Vulnerable customers: Stronger imperatives for action in 2021
04 February 2021
The impact of the COVID-19 pandemic has led to a significant increase in both the incidence and complexity of consumer vulnerabilities, pushing a long-standing area of focus even higher up the regulatory agenda.
Drops in income have become commonplace (FCA research released in October 2020 showed 31% of adults have experienced a decrease in income during the pandemic), and firms have had to implement various iterations of FCA guidance to support customers who’ve experienced financial difficulties as a result of the pandemic. So if 2020 was the year vulnerable customers became a more mainstream issue, then 2021 looks set to be the year of stronger imperatives for firms to take broader actions to treat vulnerable customers fairly.
The economic backdrop means many consumers will continue to experience financial hardship this year, while publication of the FCA’s final guidance on the fair treatment of vulnerable customers means regulatory scrutiny of firms’ practices will intensify. The final guidance is due this quarter, and is likely to come into force immediately. It will require firms to take action to ensure they are meeting regulatory expectations regarding how they identify, monitor and treat vulnerable customers.
The areas where firms need to take particular action include knowing their customer base, empowering staff, deploying tech-enabled identification and monitoring, and effecting cultural change (you can read more about these areas for action in our Vulnerable Customers: translating expectations into actions report).
The FCA is also due to consult in Q1 on options for strengthening firms’ duty of care to consumers. The consultation is expected to consider the benefits and drawbacks of amending the FCA’s Principles for Business and associated guidance or could potentially introduce a formal legal duty, although this is unlikely.
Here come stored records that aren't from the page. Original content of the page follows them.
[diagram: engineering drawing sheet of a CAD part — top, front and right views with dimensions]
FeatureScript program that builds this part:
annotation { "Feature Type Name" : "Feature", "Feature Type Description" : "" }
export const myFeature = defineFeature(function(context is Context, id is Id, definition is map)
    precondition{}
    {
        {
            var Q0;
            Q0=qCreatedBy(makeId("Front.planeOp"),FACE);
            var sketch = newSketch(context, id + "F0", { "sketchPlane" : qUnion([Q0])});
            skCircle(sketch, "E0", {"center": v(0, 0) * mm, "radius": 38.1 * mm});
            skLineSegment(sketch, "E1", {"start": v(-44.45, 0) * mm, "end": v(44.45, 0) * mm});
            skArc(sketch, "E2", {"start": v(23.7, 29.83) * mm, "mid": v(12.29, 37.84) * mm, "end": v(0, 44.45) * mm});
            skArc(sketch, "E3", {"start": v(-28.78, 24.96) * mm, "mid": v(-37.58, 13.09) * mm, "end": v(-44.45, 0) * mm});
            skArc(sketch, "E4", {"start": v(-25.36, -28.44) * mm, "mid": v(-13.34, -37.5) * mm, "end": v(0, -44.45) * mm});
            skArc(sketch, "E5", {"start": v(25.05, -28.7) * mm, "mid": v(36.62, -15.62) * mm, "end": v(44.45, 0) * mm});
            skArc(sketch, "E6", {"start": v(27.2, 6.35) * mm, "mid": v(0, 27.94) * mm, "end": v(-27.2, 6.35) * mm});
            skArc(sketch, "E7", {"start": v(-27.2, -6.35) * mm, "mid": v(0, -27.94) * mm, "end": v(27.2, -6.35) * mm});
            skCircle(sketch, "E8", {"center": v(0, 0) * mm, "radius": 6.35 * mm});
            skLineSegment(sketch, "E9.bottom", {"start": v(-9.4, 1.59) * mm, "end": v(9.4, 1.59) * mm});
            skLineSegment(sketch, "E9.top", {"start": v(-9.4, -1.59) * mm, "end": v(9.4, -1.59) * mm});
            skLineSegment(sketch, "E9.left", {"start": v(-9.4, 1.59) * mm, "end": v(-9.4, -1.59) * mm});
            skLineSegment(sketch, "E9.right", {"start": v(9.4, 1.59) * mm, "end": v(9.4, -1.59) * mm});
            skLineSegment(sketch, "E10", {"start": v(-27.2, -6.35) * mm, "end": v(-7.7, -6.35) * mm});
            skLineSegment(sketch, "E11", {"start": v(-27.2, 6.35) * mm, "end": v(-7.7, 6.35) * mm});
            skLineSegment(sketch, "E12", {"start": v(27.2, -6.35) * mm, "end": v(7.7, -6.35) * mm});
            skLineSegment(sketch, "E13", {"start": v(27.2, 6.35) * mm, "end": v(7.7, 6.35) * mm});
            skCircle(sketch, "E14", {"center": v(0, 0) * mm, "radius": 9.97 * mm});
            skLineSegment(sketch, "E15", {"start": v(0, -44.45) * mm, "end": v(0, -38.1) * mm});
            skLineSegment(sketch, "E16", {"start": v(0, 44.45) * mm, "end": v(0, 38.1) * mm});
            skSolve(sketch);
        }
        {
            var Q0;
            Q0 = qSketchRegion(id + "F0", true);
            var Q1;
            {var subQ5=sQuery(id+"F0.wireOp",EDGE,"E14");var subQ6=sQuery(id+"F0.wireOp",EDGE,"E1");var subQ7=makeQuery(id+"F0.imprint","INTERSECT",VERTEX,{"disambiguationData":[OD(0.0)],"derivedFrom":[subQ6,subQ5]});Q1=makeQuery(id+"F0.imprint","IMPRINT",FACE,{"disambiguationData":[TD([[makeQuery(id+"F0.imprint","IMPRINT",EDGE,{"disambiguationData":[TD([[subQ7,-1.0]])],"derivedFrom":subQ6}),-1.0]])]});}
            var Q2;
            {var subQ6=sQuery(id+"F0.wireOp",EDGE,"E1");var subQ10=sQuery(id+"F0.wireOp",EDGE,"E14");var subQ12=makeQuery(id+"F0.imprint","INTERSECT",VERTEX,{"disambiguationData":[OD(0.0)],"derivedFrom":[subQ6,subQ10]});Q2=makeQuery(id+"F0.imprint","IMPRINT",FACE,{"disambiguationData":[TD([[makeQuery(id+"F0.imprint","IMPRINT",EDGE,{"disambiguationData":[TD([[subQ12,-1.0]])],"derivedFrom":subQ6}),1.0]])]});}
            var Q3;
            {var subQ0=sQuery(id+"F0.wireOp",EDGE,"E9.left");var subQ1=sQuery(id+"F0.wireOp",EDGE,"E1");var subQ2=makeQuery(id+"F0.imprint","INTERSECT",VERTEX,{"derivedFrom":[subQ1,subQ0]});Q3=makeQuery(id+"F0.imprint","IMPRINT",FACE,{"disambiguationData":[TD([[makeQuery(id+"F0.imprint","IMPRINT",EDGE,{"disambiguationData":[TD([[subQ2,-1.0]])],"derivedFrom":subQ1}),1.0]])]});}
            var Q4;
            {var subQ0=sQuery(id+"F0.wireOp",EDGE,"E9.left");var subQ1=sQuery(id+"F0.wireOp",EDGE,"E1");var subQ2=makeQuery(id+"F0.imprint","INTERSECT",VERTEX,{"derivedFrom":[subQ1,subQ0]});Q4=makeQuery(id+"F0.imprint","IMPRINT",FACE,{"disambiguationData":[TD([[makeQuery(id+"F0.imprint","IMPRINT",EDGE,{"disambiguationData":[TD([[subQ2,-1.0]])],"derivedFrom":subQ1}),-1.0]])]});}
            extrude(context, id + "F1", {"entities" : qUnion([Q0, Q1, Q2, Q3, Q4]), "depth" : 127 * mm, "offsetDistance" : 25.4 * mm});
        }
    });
These proposed measures, combined with the vulnerable customers final guidance, will create an even greater regulatory imperative for firms to demonstrate that achieving fair outcomes for all customers is at the heart of their business and culture.
Firms will also need to contend with the migration away from the FCA’s temporary COVID-19 guidance (introduced over 2020). As the FCA’s various support measures come to an end during 2021, firms need to focus on tailored customer support and forbearance for those who remain vulnerable. Firms must take personal circumstances into account when delivering this support and, unlike with the payment holiday roll-out, blanket approaches are discouraged. This presents a number of challenges for firms, particularly in how to communicate decisions, step back from exceptional forbearance measures and manage any repossessions, given many customers have become more accustomed to, or even reliant upon, the support offered during 2020.
Many firms have made good progress on treating vulnerable customers fairly in recent years, but they have had to do so under a degree of regulatory ambiguity. Publication of the FCA’s final guidance should bring clarity to the regulator’s expectations under Principle 6, which inevitably means firms have fewer reasons for not taking action. As 2021 progresses, it will be interesting to see how firms finesse their approaches to vulnerable customers and the extent to which the FCA takes action to enforce its guidance and expectations.